This article was originally published on Political Violence @ a Glance.
Tomorrow, cities and towns from coast-to-coast will host fireworks, concerts and parades to celebrate our independence from Britain. Those celebrations will invariably highlight the soldiers who pushed the British from our shores. But the lesson we learn of a democracy forged in the crucible of revolutionary war tends to ignore how a decade of nonviolent resistance before the shot-heard-round-the-world shaped the founding of the United States, strengthened our sense of political identity, and laid the foundation of our democracy.
We’re taught that we won our independence from Britain through bloody battles. We recite poetry about the midnight ride of Paul Revere that warned of a British attack. And we’re shown depictions of Minutemen in battle with Redcoats in Lexington and Concord.
I grew up in Boston where our veneration for revolutionary battles against the British extends far beyond the Fourth of July. We celebrate Patriots’ Day to commemorate the anniversary of the first battles of the Revolution and Evacuation Day to commemorate the day British troops finally fled Boston. And at the start of every Red Sox game we stand, take off our hats and sing — 33,000 strong — about the perilous fight, the rockets’ red glare, and the bombs bursting in air that gave proof through the night that our flag was still there.
Yet, founding father, John Adams wrote that, “A history of military operations … is not a history of the American Revolution.”
American revolutionaries led not one, but three nonviolent resistance campaigns in the decade before the Revolutionary War. These campaigns were coordinated. They were primarily nonviolent. They helped politicize American society. And they allowed colonists to replace colonial political institutions with parallel institutions of self-government that help form the foundation of the democracy that we rely on today.

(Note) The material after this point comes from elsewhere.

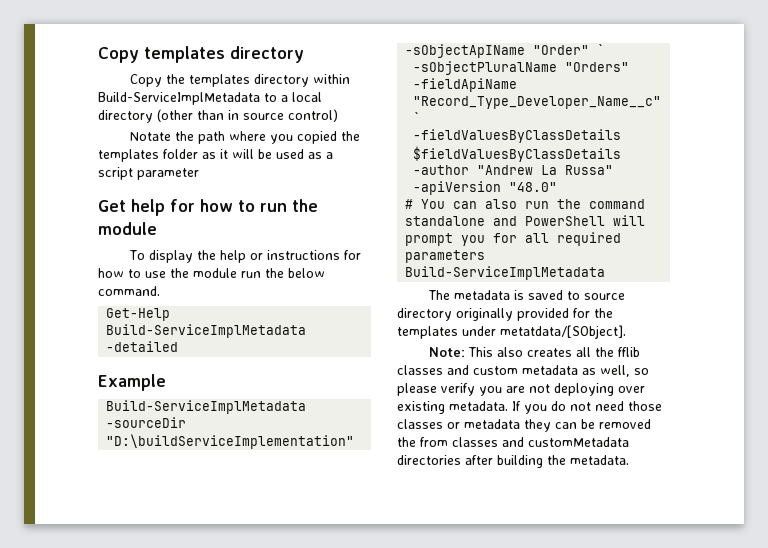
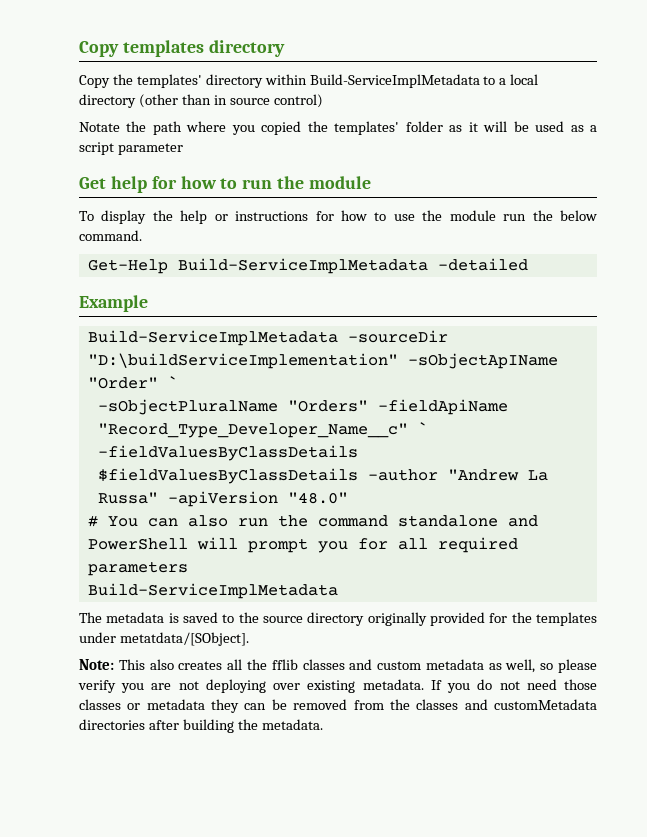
[188,74,250,87] templates -> [136,74,202,88] templates'
[98,149,159,162] templates -> [334,121,400,135] templates'
(580, 295) none -> [238,612,259,623] the
[397,437,448,447] the from -> [353,699,410,710] from the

The first nonviolent resistance campaign was in 1765 against the Stamp Act. Tens of thousands of our forbearers refused to pay the British king a tax simply to print legal documents and newspapers, by collectively deciding to halt consumption of British goods. The ports of Boston, New York and Philadelphia signed pacts against importing British products; women made homespun yarn to replace British cloth; and eligible bachelorettes in Rhode Island even refused to accept the addresses of any man who supported the Stamp Act.
Colonists organized the Stamp Act Congress. It passed statements of colonial rights and limits on British authority, and sent copies to every colony as well as one copy to Britain thereby demonstrating a united front. This mass political mobilization and economic boycott meant the Stamp Act would cost the British more money than it was worth to enforce, leaving it dead on arrival. This victory also demonstrated the power of nonviolent non-cooperation: people-powered defiance of unjust social, political or economic authority.
The second nonviolent resistance campaign started in 1767 against the Townshend Acts. These acts taxed paper, glass, tea and other commodities imported from Britain. When the Townsend Acts went into effect, merchants in Boston, New York and Philadelphia again stopped importing British goods. They declared that anyone continuing to trade with the British should be labeled “enemies of their country.” A sense of a new political identity detached from Britain grew across the colonies.
By 1770, colonists developed the Committees of Correspondence, a new political institution detached from British authority. The committees allowed colonists to share information and coordinate their opposition. The British Parliament reacted by doubling down and taxing tea, which led enraged members of the Sons of Liberty to carry out the infamous Boston Tea Party.
The British Parliament countered with the Coercive Acts, which effectively cloistered Massachusetts. The port of Boston was closed until the British East India Company was repaid for their Tea Party loses. Freedom of assembly was officially limited. And court trials were moved from Massachusetts.